The mapping of reads, i.e. short DNA base pair strings, to large genome databases has become a critical operation for genetic analysis and diagnosis. Although this mapping operation is a simple string search tolerant of some character mismatches, it is yet extremely challenging due to the tremendous size of the searched genome databases. It is the heavy use of search heuristics such as BLAST, Maq and Bowtie, which make the economic deployment of read mappers possible. While these heuristics achieve feasible computation times, they also sacrifice the accuracy of the mapping results, which is itself a high value for reliable diagnostics.
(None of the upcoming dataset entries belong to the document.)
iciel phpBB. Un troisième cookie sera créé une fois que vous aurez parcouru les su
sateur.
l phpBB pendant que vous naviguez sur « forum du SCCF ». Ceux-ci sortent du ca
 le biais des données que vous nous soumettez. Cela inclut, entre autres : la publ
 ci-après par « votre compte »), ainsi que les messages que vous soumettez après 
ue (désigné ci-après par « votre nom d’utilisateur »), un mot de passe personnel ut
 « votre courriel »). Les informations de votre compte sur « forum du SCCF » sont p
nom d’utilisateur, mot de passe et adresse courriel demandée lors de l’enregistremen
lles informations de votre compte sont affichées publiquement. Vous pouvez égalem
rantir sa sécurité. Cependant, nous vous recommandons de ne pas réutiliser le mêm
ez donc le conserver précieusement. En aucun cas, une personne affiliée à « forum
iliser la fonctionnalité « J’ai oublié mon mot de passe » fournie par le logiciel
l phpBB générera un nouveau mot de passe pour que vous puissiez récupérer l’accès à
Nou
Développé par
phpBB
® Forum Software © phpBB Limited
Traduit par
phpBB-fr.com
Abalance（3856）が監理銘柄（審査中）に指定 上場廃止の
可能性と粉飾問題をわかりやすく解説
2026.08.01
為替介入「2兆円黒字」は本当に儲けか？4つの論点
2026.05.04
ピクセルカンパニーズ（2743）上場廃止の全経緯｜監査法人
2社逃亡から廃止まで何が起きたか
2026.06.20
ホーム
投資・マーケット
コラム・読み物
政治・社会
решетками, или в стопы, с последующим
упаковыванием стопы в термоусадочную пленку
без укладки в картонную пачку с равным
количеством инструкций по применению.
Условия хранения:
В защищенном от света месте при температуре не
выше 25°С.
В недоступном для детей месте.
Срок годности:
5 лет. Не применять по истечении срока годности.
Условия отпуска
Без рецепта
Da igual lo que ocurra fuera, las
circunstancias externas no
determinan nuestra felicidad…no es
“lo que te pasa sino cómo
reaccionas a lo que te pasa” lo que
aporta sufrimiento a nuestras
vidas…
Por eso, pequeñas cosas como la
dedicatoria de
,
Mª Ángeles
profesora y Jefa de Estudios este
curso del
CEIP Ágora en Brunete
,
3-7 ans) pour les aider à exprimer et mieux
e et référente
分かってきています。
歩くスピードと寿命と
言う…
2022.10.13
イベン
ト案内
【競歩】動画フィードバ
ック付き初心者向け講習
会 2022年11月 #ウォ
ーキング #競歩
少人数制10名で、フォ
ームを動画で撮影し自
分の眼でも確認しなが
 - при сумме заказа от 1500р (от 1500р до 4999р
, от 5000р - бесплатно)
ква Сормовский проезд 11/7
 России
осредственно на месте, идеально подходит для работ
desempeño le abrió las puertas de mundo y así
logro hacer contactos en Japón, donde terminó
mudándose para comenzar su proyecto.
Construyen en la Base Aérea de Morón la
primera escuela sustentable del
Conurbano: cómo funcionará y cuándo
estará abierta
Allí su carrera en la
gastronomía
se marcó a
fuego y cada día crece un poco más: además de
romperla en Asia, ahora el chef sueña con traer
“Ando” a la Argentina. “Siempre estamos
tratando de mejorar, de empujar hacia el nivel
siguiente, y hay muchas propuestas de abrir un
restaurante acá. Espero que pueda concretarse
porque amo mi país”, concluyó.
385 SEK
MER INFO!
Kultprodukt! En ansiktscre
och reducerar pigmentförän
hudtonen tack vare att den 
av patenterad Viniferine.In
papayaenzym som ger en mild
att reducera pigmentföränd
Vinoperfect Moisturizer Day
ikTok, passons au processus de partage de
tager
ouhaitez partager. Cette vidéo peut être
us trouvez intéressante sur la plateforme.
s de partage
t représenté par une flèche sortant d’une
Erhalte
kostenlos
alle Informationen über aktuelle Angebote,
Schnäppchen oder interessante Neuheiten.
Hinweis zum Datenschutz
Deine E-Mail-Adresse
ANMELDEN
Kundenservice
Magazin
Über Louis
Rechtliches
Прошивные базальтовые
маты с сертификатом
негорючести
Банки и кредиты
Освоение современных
The traditional software implementations are unable to exploit the tremendous parallelism, which is available in the mapping of thousands and millions of reads. Merely a handful of concurrent control flows, and thus searches, can be realized efficiently on contemporary multicores. Even GPU assistance only enables a few dozens of parallel searches.
This paper proposes a systolic custom computation on FPGA, which implements the read mapping on a massively parallel architecture. It implements a true search and guarantees to find all valid mappings of a read. The highly regular design from compact string matchers enables the implementation of thousands of parallel search engines on a single FPGA device. The presented mapper platform combines highest computational performance with an unbeatable result accuracy. Its performance is more than twice as high as that of a recently published comparable FPGA mapper. Already when implemented on a contemporary mid-size FPGA, it meets the search speed of software heuristics, which only detect little more than half of the valid read mappings. The mapper easily scales to large FPGA devices, which can, thus, implement accurate high-performance volume mappers. Accurate mapping is made available in application domains that could only afford fuzzy heuristics by now.